For factor two, three experts had suggested the names estimation and preparedness, preventive acts to ensure safety and voluntary safety and observation. Reason (1990; 1997) found that human error or technical error can increase the potential rate of accidents at the work place. In this matter, individual acts of an employee can influence the good deeds of safety and safety activities at the work place. Hence, lack of alertness towards personal safety will cause employees to be more exposed to accidents (Cooper, 1998, 2000; Geotsch, 2015; Clarke, 1999). The participation of employees in safety activities for example, are not in line with the safety performance at the work place (McSween, 1995). They also prioritise output compared to their own safety. They are also less alert to safety aspects while carrying out their work activities especially in the long run (Geller, 1994; Cooper, 1998). Individuals that are always alert to safety will be proactive especially when related to early prevention to avoid accidents while contributing ideas to solve safety problems at the work place. They are always prepared to face any possibilities, volunteer for safey activities or programmes especially joining safety committees, routine observation of equipment handling, obeying rules and procedures and are cautious in carrying out jobs that contribute to danger. Hence, the name for factor two is safety alert. Both these dimensions, namely safety responsibility and safety alert can describe an indiviual with a high safety initiative. Briefly, the two dimensions of the safety initiative is defined as in Table 5 below.

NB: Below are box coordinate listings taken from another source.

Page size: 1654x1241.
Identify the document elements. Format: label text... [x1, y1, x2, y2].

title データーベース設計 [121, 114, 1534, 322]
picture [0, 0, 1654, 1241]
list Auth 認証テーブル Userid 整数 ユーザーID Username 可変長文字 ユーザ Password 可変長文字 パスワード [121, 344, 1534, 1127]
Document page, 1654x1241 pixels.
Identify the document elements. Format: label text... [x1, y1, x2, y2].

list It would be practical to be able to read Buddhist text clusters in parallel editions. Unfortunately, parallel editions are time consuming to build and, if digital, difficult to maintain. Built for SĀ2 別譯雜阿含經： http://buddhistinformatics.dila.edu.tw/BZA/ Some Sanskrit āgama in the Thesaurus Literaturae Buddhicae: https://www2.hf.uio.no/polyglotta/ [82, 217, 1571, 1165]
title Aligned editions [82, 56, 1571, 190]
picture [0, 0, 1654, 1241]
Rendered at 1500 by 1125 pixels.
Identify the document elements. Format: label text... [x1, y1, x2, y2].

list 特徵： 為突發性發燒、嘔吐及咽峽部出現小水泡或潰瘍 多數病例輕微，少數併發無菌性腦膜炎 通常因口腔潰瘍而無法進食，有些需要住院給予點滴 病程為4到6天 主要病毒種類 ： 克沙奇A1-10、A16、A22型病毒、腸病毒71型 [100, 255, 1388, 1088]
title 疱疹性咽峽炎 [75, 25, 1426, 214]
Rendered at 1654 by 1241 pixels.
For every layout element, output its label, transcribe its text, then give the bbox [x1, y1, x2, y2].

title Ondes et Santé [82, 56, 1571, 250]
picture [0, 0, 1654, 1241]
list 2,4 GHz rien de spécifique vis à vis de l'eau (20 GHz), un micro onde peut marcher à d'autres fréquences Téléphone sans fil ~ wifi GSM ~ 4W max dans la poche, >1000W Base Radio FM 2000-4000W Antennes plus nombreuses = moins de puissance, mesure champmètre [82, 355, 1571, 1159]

Table 5 Definition of the Safety Initiatives
No Dimension Definition
1 Safety Responsibility An employee feels a sense of shared responsibility towards the safety of himself and his colleagues
2 Safety Alert An employee is always put priority towards occupational safety issues (proactive) during performing the duties

Referring to Table 5, an individual with the initiative towards safety is seen as responsible in making sure work activities carried out are safe. Other than that, they should be alert towards safety as this shows their individual personal trait and character. Alertness to safety allows an employee to always be cautious and act safely when carrying out duties at work. They are also motivated to obey safety rules and always give their cooperation by taking part in safety programmes. Thus, the lists of items for each dimension are proven to measure the safety initiative as in Tables 2 and Table 3. From the list, items number 1 to 8 can measure the dimension of safety responsibility while items number 9 to 17 can measure the dimension of safety alert.

Conclusion

The analysis of the factors of this research resulted in two dimensions that explain the safety initiatives among paddy farmers. Both these dimensions are safety responsibility and safety alert. Both these dimensions are important to increase the commitment of paddy farmers towards the hazards and dangers while working on the paddy field. With this, to design a program or activity related to the prevention of accidents among paddy farmers, the responsible authorities should ensure that these programs and activities are oriented to the safety responsibility and safety alert. In addition, these should also be defined in depth towards increasing the knowledge and awareness among paddy farmers in safety at work issues. Furthermore, the responsible authorities involving government or private agencies should play an important role and always give focus towards these two dimensions as initiatives to develop a safe work enviroment in the paddy plantation industry in Malaysia.